15 Haziran 2011 Çarşamba

O

Uzun vagon sarsılarak ilerliyordu toprağın altında. Kompartımanda iki üç tane sarhoşun dışında bir de o vardı. Şimdilik güzeldi. Rüzgar olmadığı halde hafiften dalgalanıyordu kumral saçları. Geniş koridorda bir iki adım attı. Temkinliydi. Boruya yapışıp vücudunu yana yatırdı biraz. Kollarındaki kaslara takıldı gözlerim. Yüzüne baktım sonra. Gülmeye çalışırken çirkin bir ifadeyle kaplanmasını engelleyemedi. Sarhoşlardan biri dönüp onu izlemeye girişti o sırada. Yutkundum anlamaya çalışırken. Görüyorlardı onlar da. Boruyu bırakmıştı artık o. Bana doğru yaklaşıyordu. Yıllardır sürdürdüğüm çalışmanın bu gece sonuçlanma ihtimali tüylerimi ürpertti. Daha hazır değildim. Bir metre kadar önümde durdu. Somutlaşma yüzdesini anlamaya çalışırken ses dikkatimi dağıttı.
“Hey, buraya gel, boş yerimiz var,” dedi radyoaktiv tozdan yüzü çopur çopur işçi. Dişleri tamamen dökülmüştü.
Oraya hiç bakmadı o. Dudakları kıpırtılar içindeydi. Çıplak ayakları çatırtılar çıkardı yeri adımlarken. Uzandı eli. Bekledim soluksuz. Sanki durmuştu zaman. Ve dokundu omzuma. Ağlamak geldi ansızın içimden. Aramızda ilk defa yaşanıyordu temas. Başından ayağına kadar bir dalga gitti geldi onun. Kabalaştı yüzü. Saçları uçuştu. Eli uzanıp boğazımı buldu. Gerginlik bir müren gibi sarıldı vücuduma. Yapacak hiçbir şeyim olmadığını çok iyi biliyordum. Gülmeye çalıştım yine de.

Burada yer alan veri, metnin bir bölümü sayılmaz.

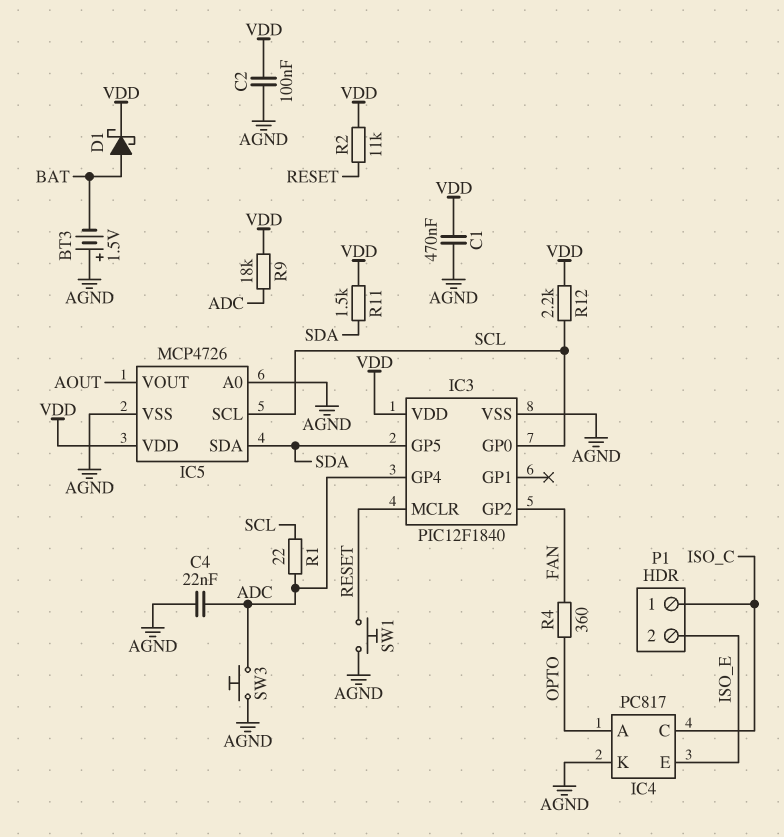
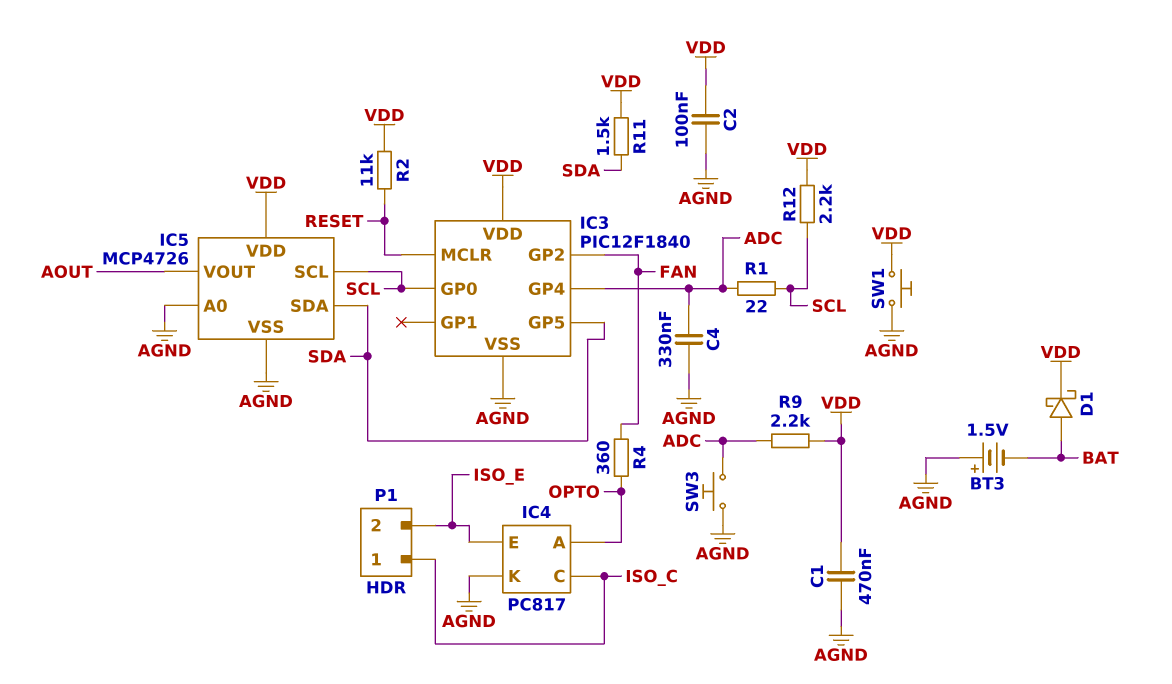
C4: 22nF (ADC, AGND) -> 330nF (ADC, AGND)
R9: 18k (ADC, VDD) -> 2.2k (ADC, VDD)
SW1: button (AGND, RESET) -> button (AGND, VDD)

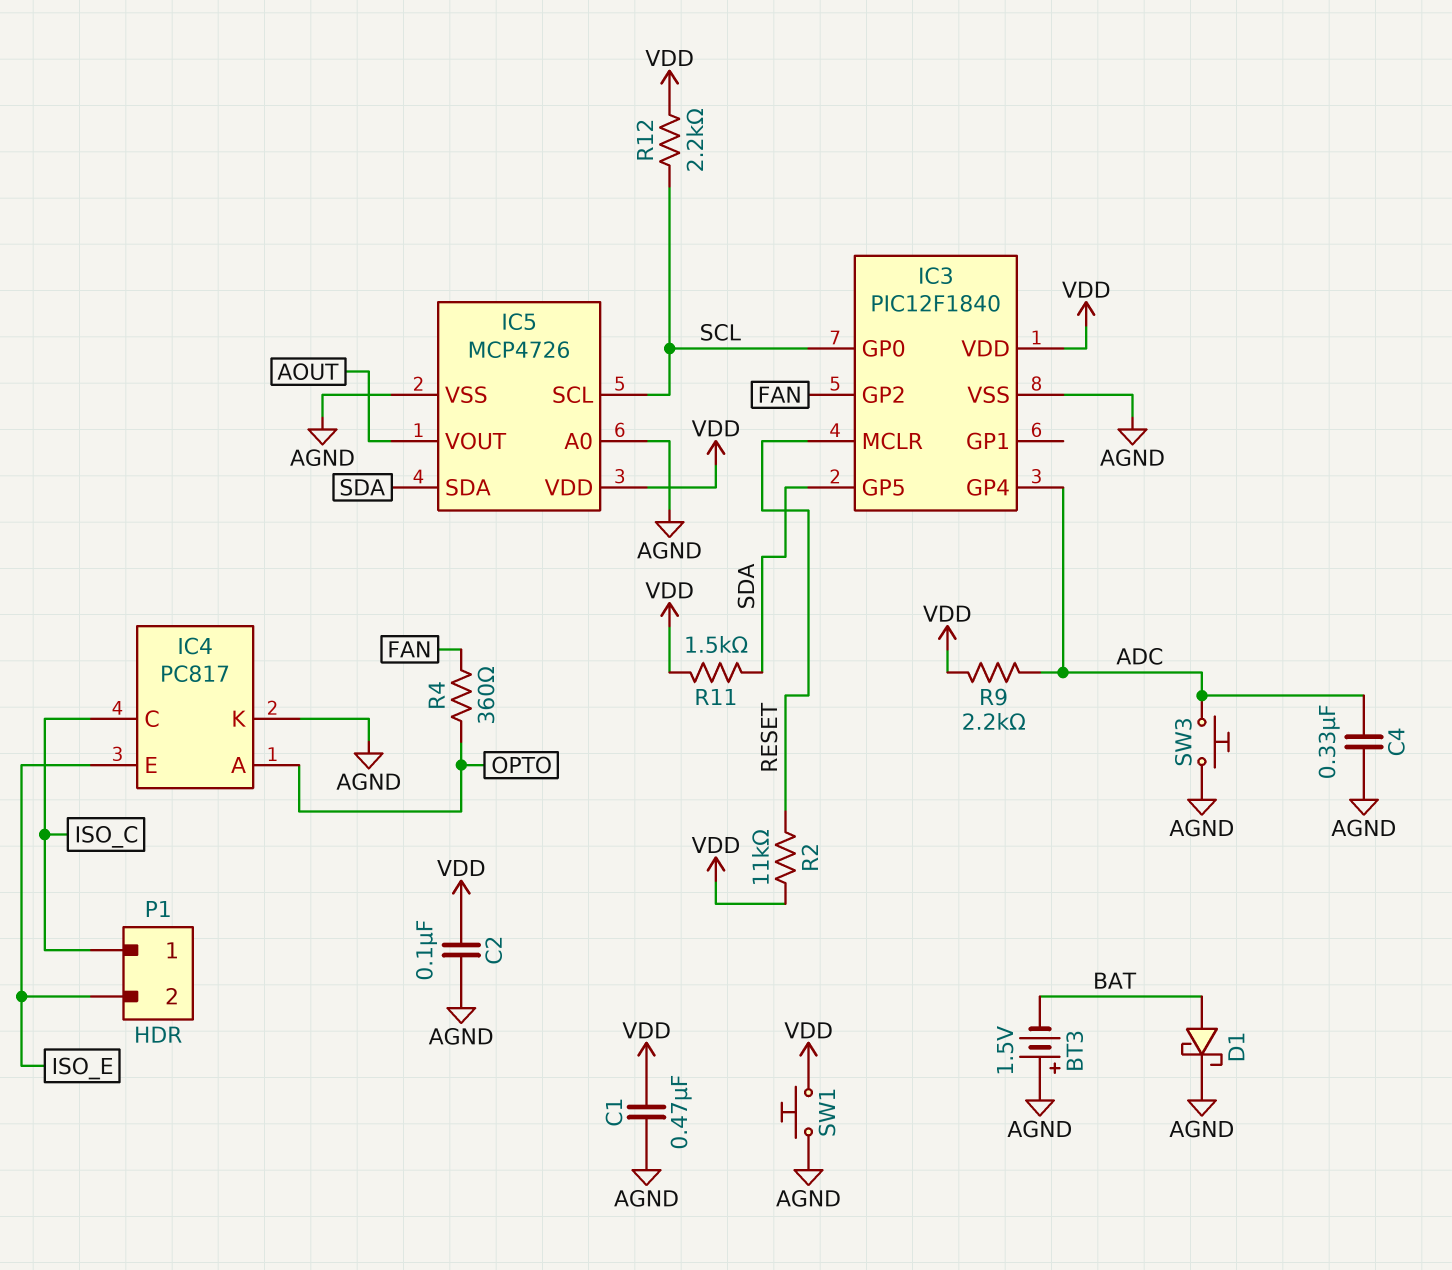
D1: schottky (A BAT, K VDD) -> schottky (A BAT, K AGND)
R1: 22 (ADC, SCL) -> none

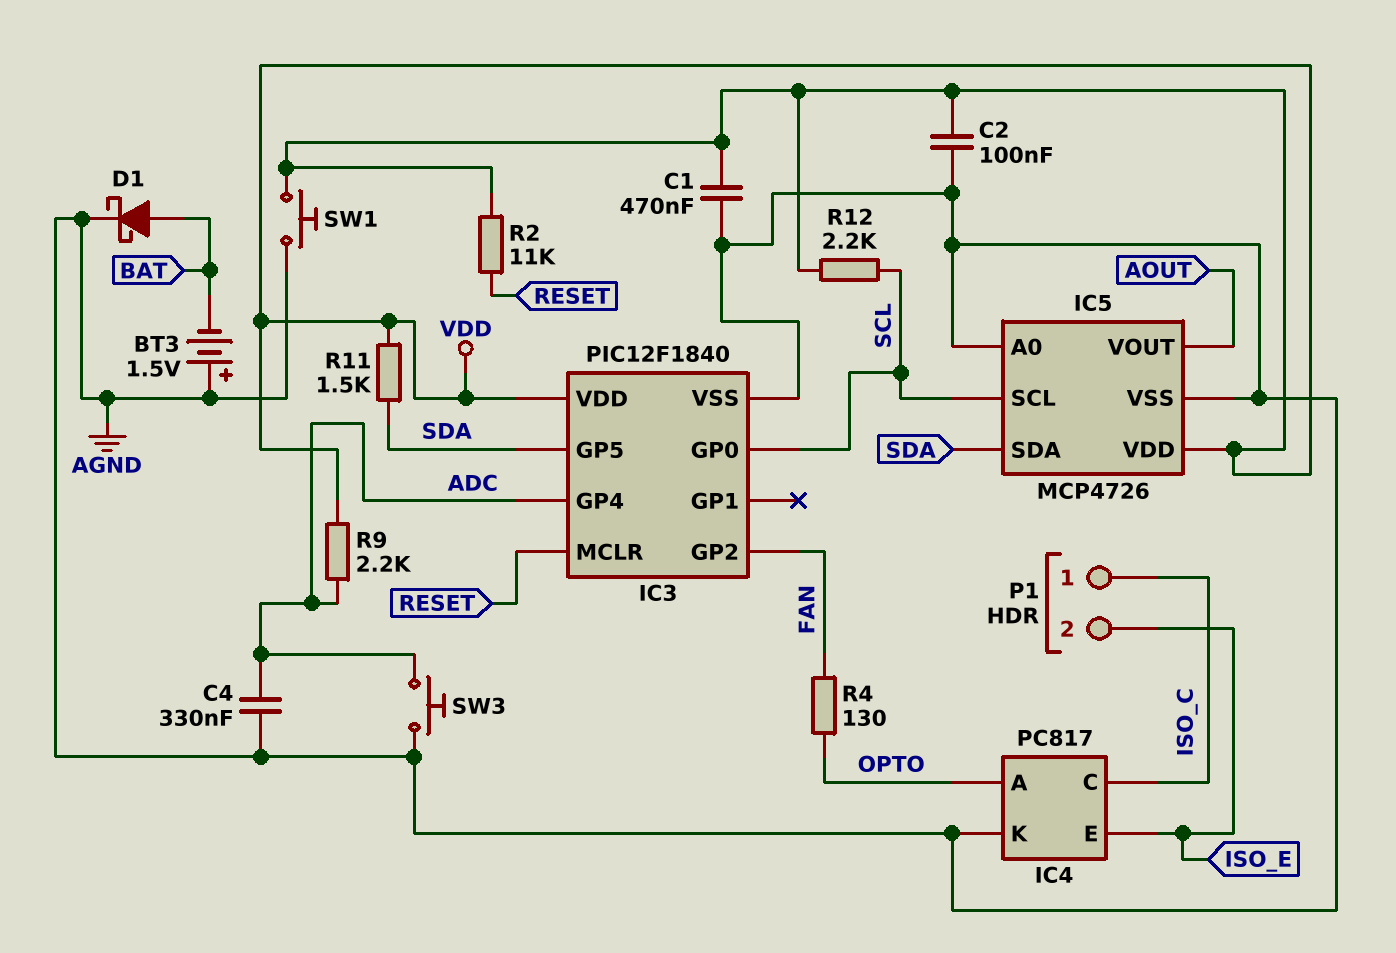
R4: 360 (FAN, OPTO) -> 130 (FAN, OPTO)

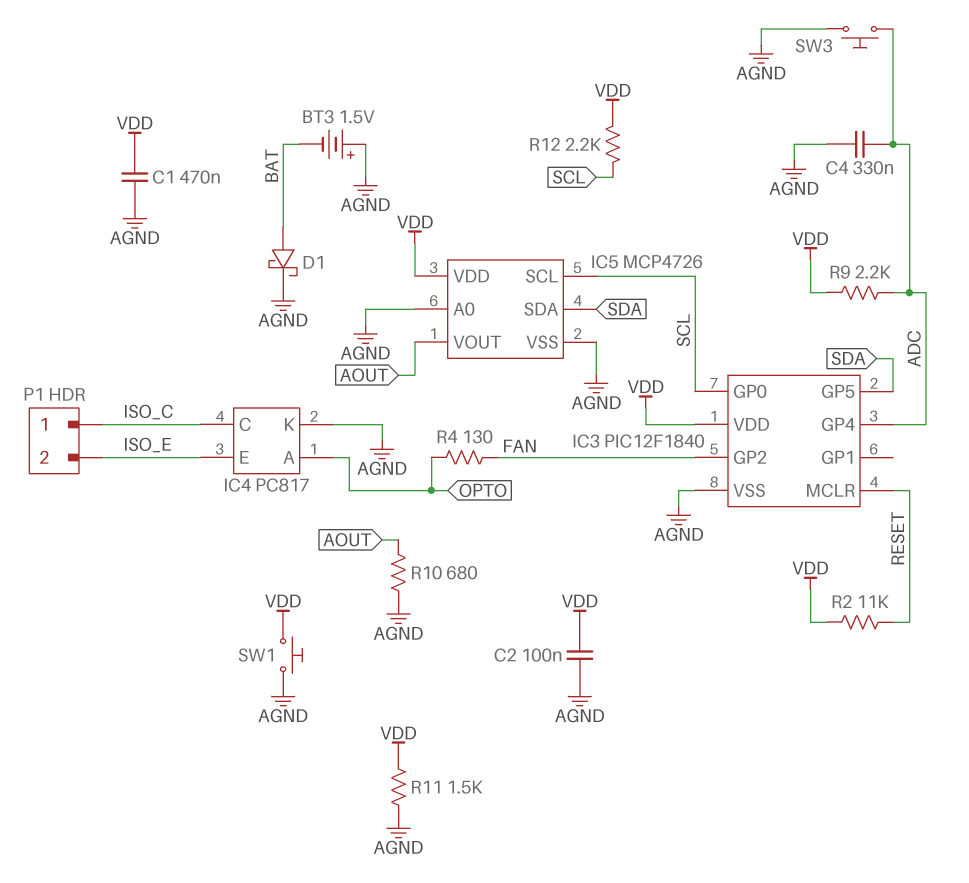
R10: none -> 680 (AGND, AOUT)
R11: 1.5k (SDA, VDD) -> 1.5k (AGND, VDD)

Çenemi hafif iterek çekti elini ve güldü o da. Güzelleşmişti yine. O an bir karar aldığı belli oldu gözlerinin ışıltısından. Ya da belki de benim kararımdı bu. Birden yanıma oturdu. Elimi tuttu. Sıcaklık vücuduma yayıldı. Sıyrılmış eteğinin açıkta bıraktığı baldırlarına bakan sadece ben değildim. Başını omzuma koyup, ifade içermeyen bakışlarını sarhoşların kuşkulu gözlerine dikti. Bir an önce durağa gelmeliydik. Olacaklardan benim sorumlu sayılacağımı biliyordum. Bir şey olursa tabii. Ya da öyle miydi gerçekten?